[Start Input records]

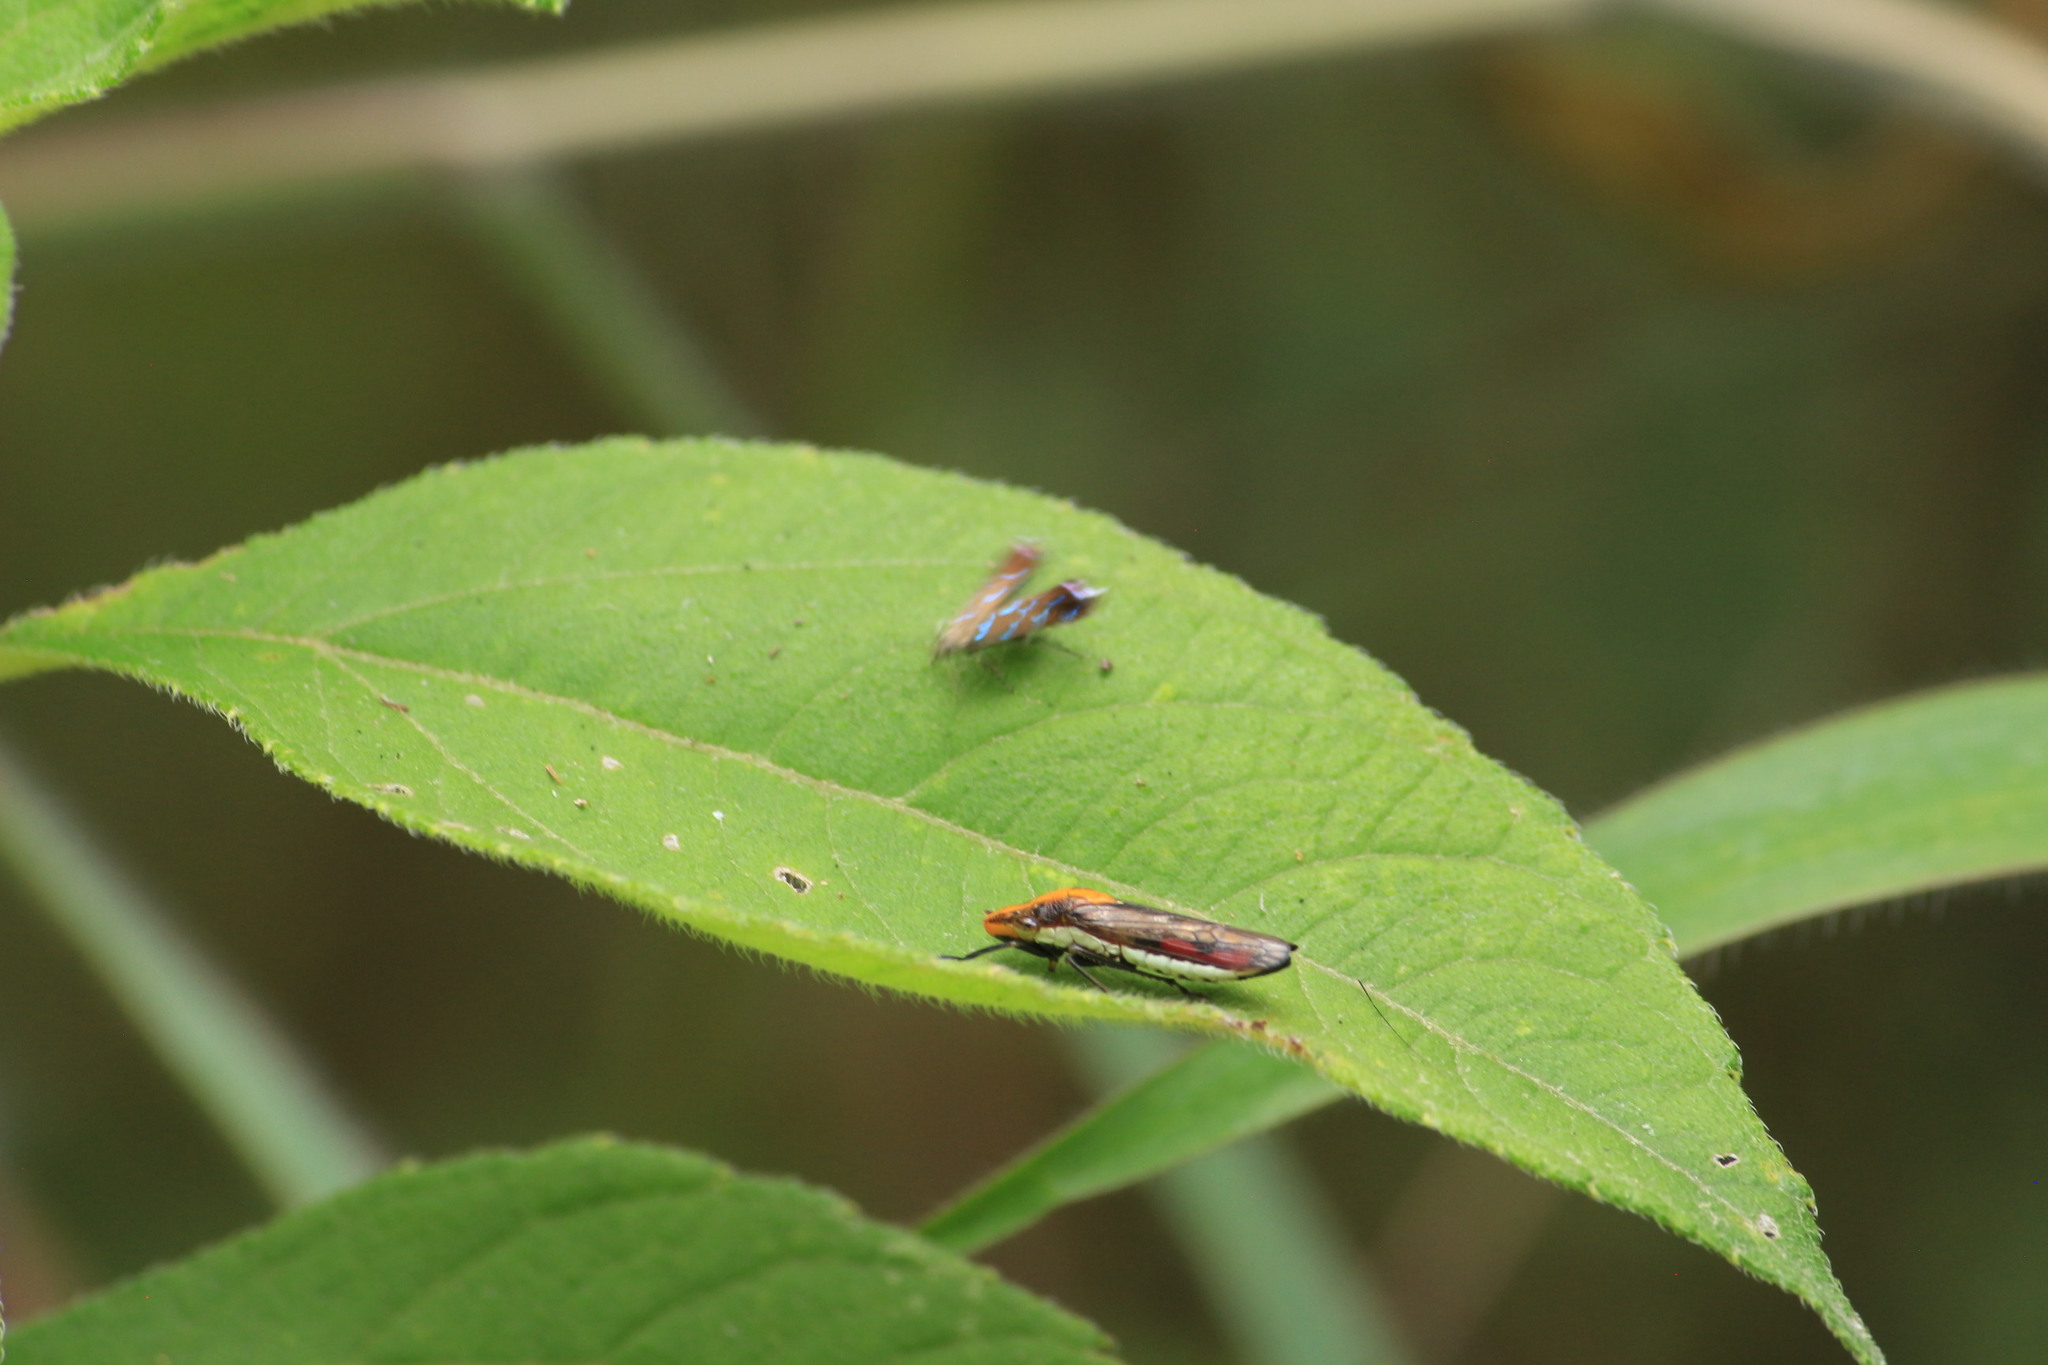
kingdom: Animalia
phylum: Arthropoda
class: Insecta
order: Hemiptera
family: Cicadellidae
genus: Phera
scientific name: Phera obtusifrons
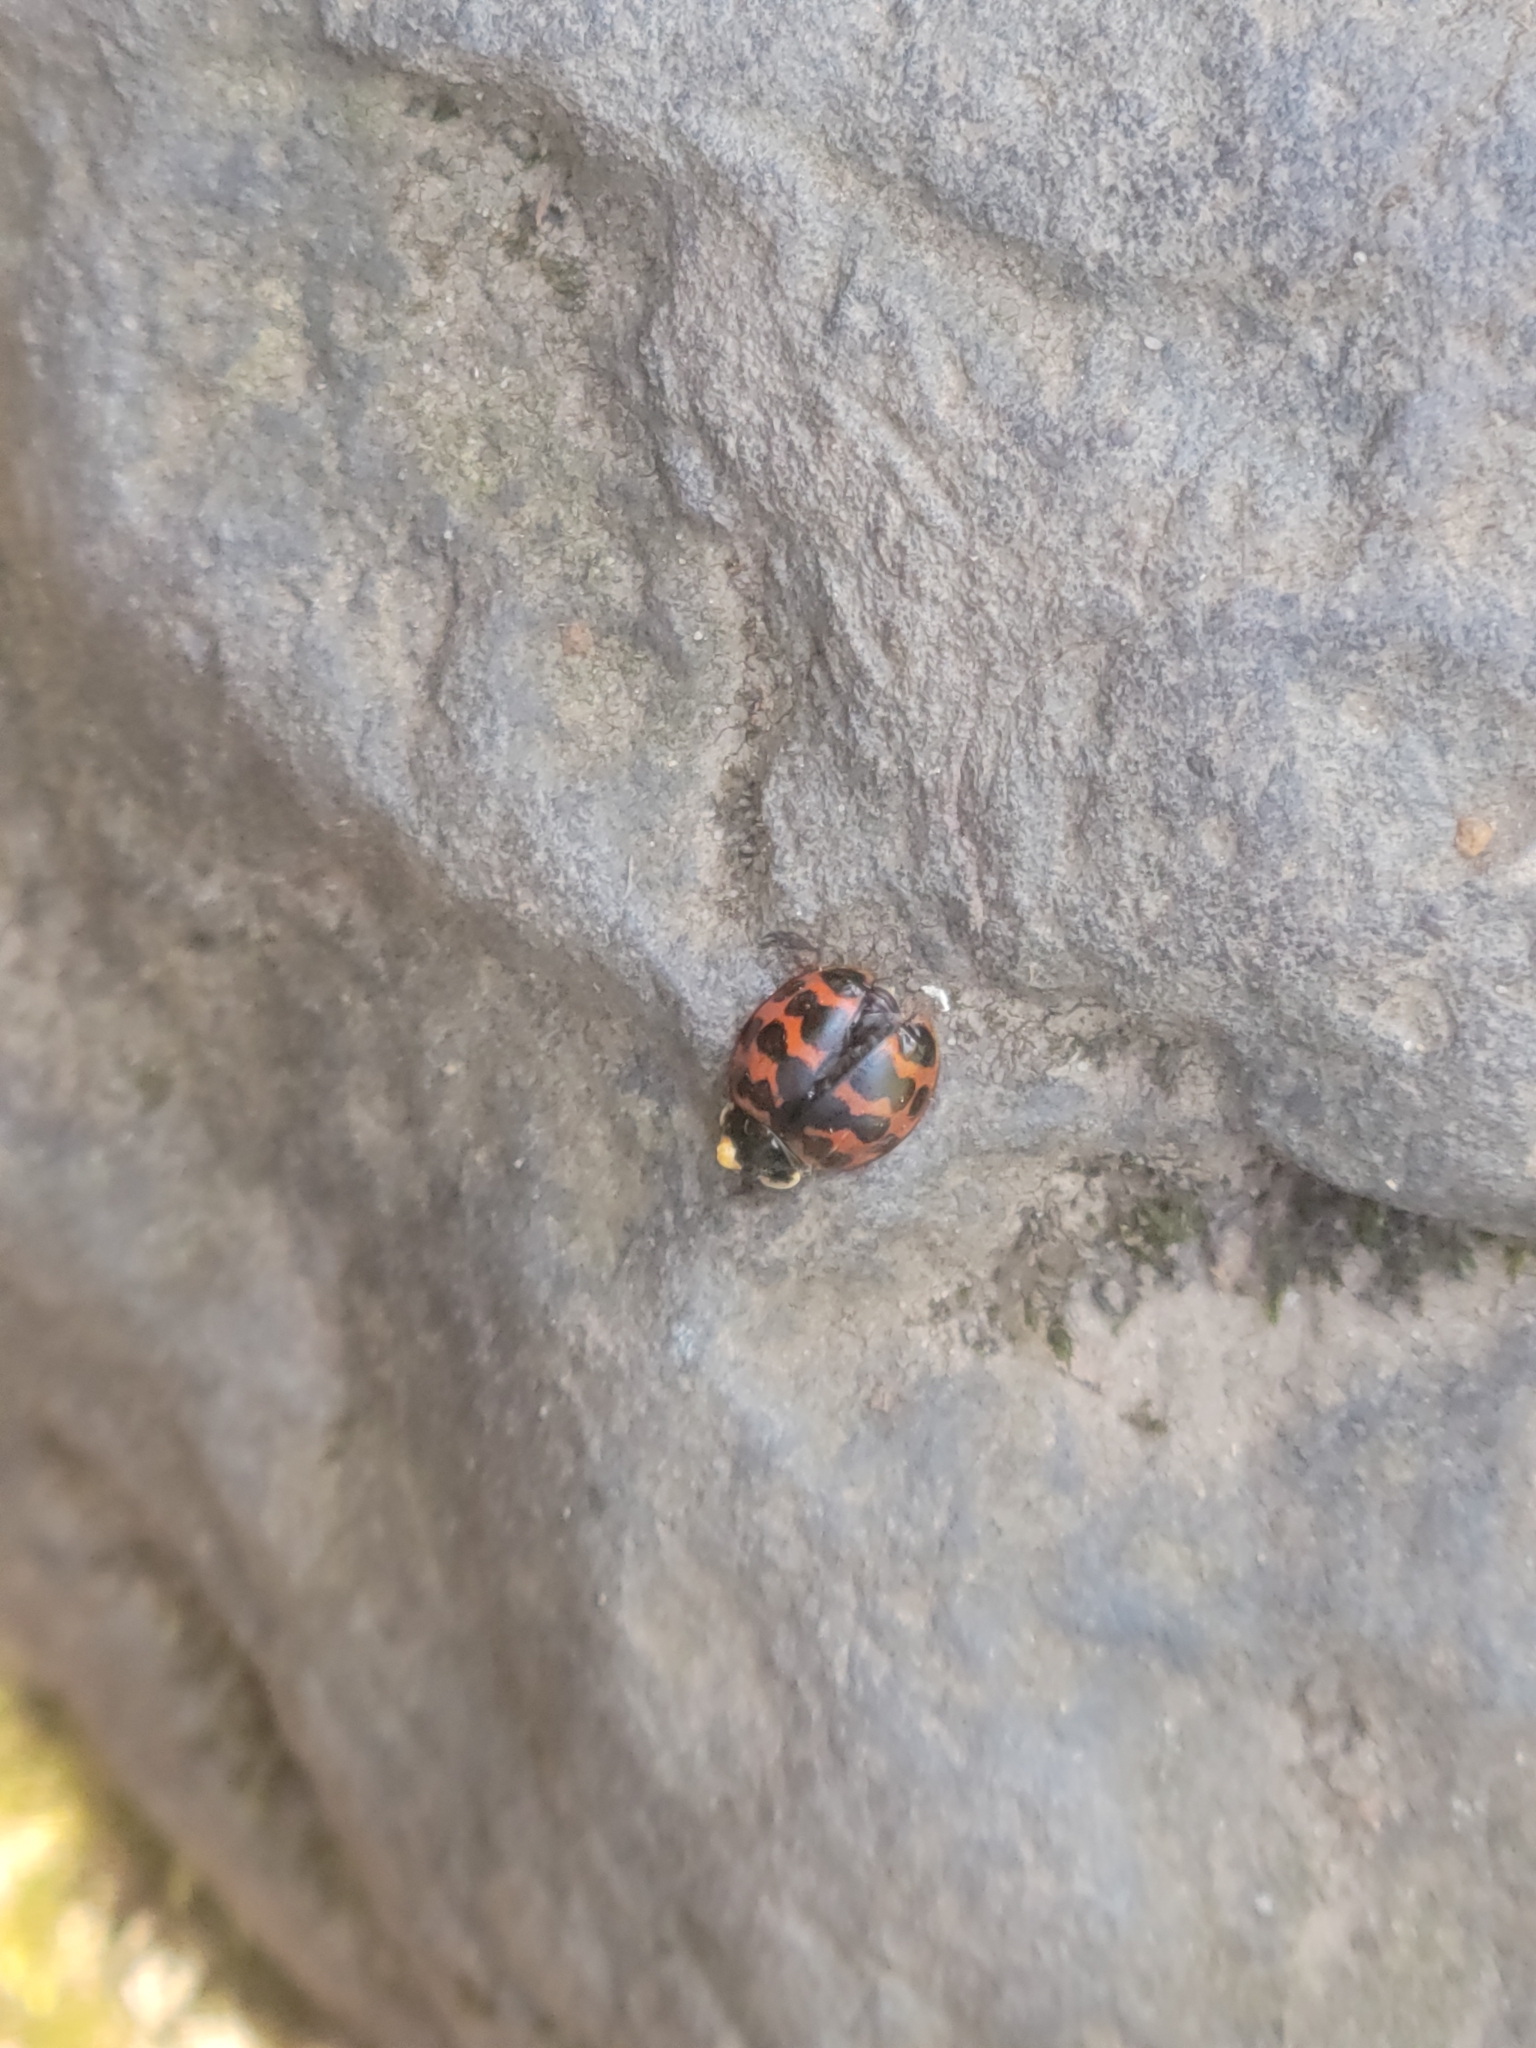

[End Input records]

_What is expected:_ Rewrite the lines above as a numbered list, omitting any blank lines and leaving the pictures out.

_Exercise response:_
1. kingdom: Animalia
2. phylum: Arthropoda
3. class: Insecta
4. order: Hemiptera
5. family: Cicadellidae
6. genus: Phera
7. scientific name: Phera obtusifrons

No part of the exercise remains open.